I have an object called NGram
class NGram
{
//other properties
double Probability {get; set;} //Value between 1 and 0
}
Now suppose I have a list of these objects such that...
List<NGrams> grams = GetNGrams();
Debug.Assert(grams.Sum(x => x.Probability) == 1);
How can I select a random item from this list while factoring in the probability distribution.
For instance, suppose grams[0].Probability == 0.5
then there should be a 50% chance of selecting grams[0]
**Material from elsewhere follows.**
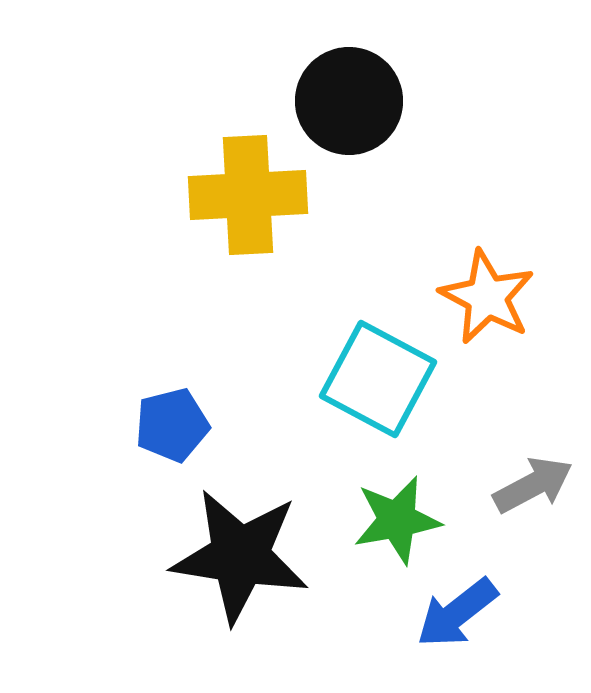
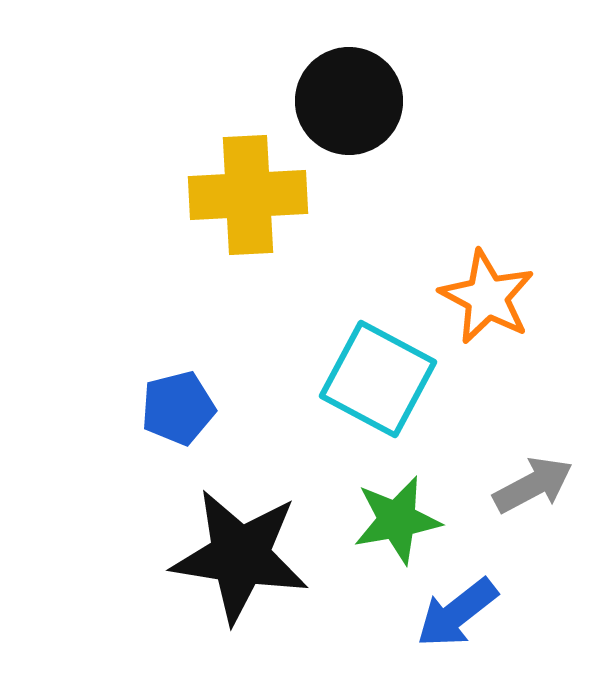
blue pentagon: moved 6 px right, 17 px up
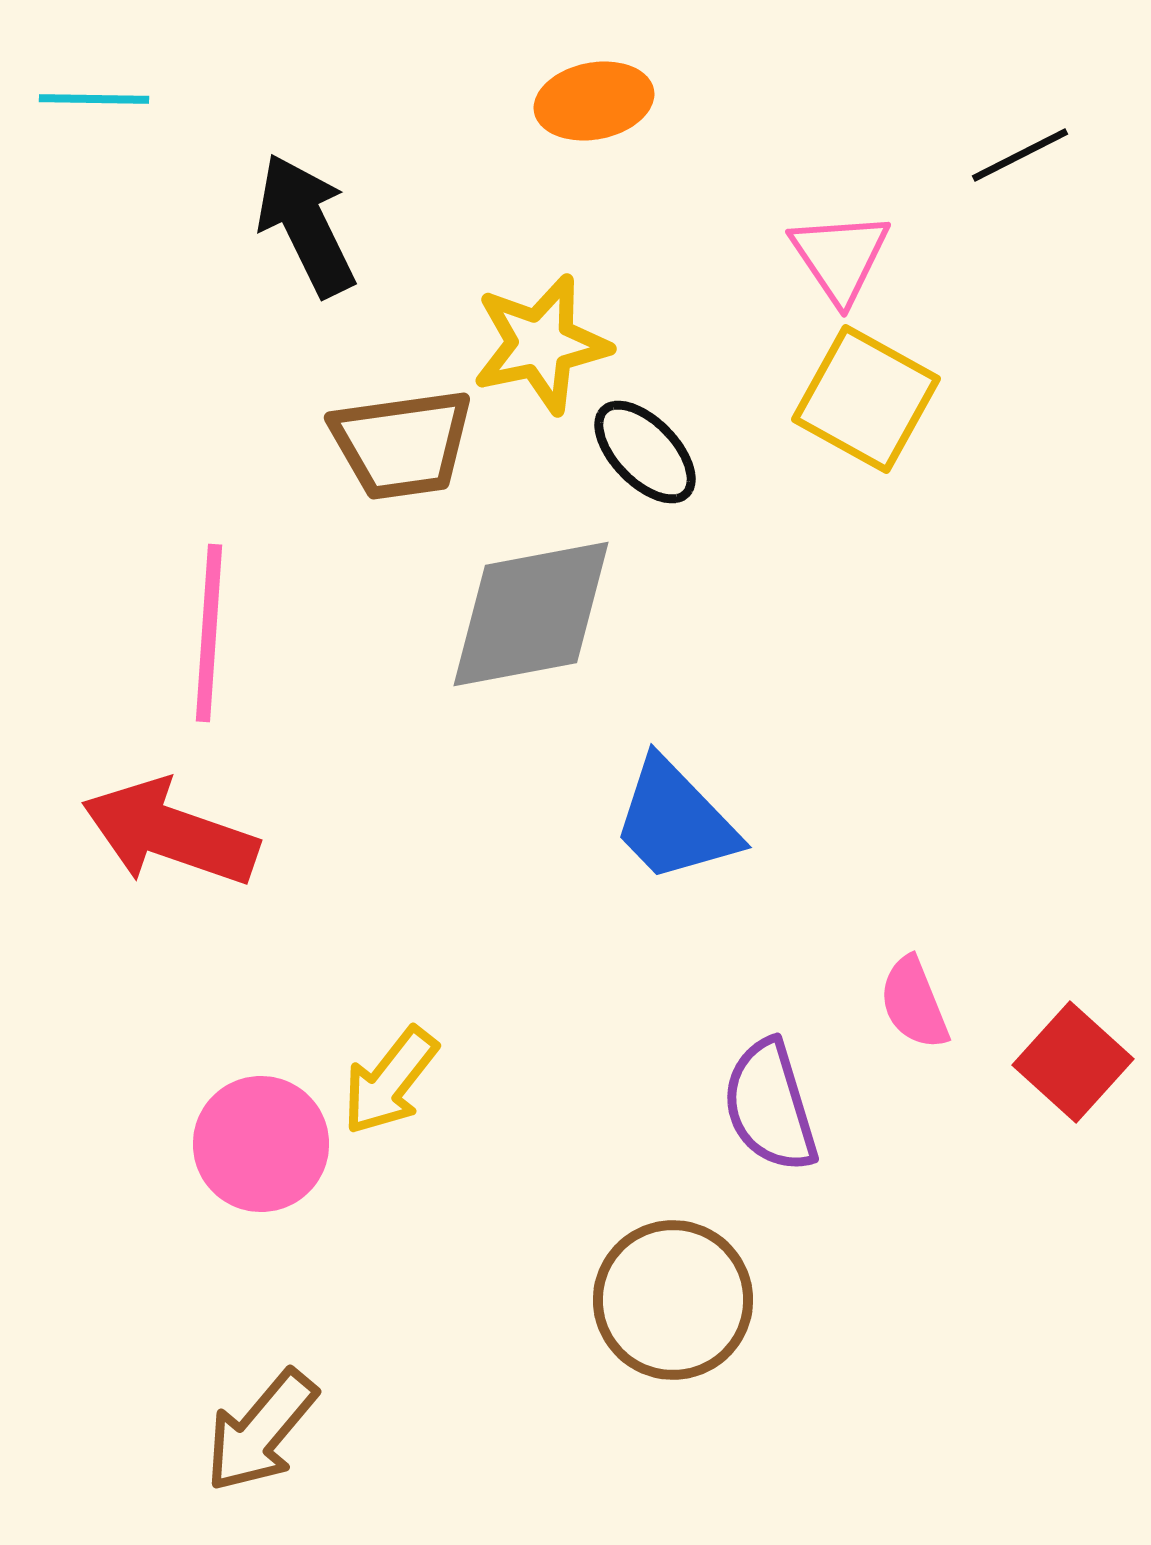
I figured I may need something like rand.NextDouble()
but I am at loss.
Here's a more generic way to do it (meaning you don't need to assert that the probabilities add to 1):
static Random rand = new Random();
public NGram GetRandom(IEnumerable<NGram> pool)
{
// get universal probability
double u = pool.Sum (p => p.Probability);
// pick a random number between 0 and u
double r = rand.NextDouble() * u;
double sum = 0;
foreach(NGram n in pool)
{
// loop until the random number is less than our cumulative probability
if(r <= (sum = sum + n.Probability))
{
return n;
}
}
// should never get here
return null;
}
Sort the list, order by Probability, ascending.
Sum the Probability field for all elements in the list. Let's call that sum P.
Get a random number between [0, P], let's call it r
Iterate the list while keeping an accumulate value of the sum of Probability up to the current element you are iterating (pe). End the search when find the first element for which pe >= r
The case of all elements in the array to sum 1 is now just an special case :)
Try this:
List<NGram> grams = new List<NGram>()
{
new NGram() { Probability = 0.5 },
new NGram() { Probability = 0.35 },
new NGram() { Probability = 0.15 }
};
var rnd = new Random();
var result =
grams
.Aggregate(
new { sum = 0.0, target = rnd.NextDouble(), gram = (NGram)null },
(a, g) =>
a.gram == null && a.sum + g.Probability >= a.target
? new { sum = a.sum + g.Probability, a.target, gram = g }
: new { sum = a.sum + g.Probability, a.target, a.gram });
It gives me results like this:
In pseudo code
r = Get a random number between 0 and 1
sum = 0
i = 0
Loop
sum = sum + grams[i].Probability
If sum >= r Then
Exit Loop
End
i = i + 1
End
i is the index of the random item in the list
The idea is to sum up the item's probability until the sum is greater or equal than a random number. Since the probabilities sum up to 1 and the random number is in the range 0 .. 1, you will find an item in any case. Items with a greater probability are more likely to be chosen.
∑P= 0 0.08 0.3 0.43 0.53 0.88 1
+--+--------+----+---+-------------+----+
| | | | | | |
+--+--------+----+---+-------------+----+
i = 0 1 2 3 4 5
You can imagine each item to be of a length equal to its assigned probability. The algorithm is like randomly throwing a dart at a ruler of length one, with all the probabilities stacked up along the ruler. The probability for an item to be hit is proportional to its size (i.e. its assigned probability).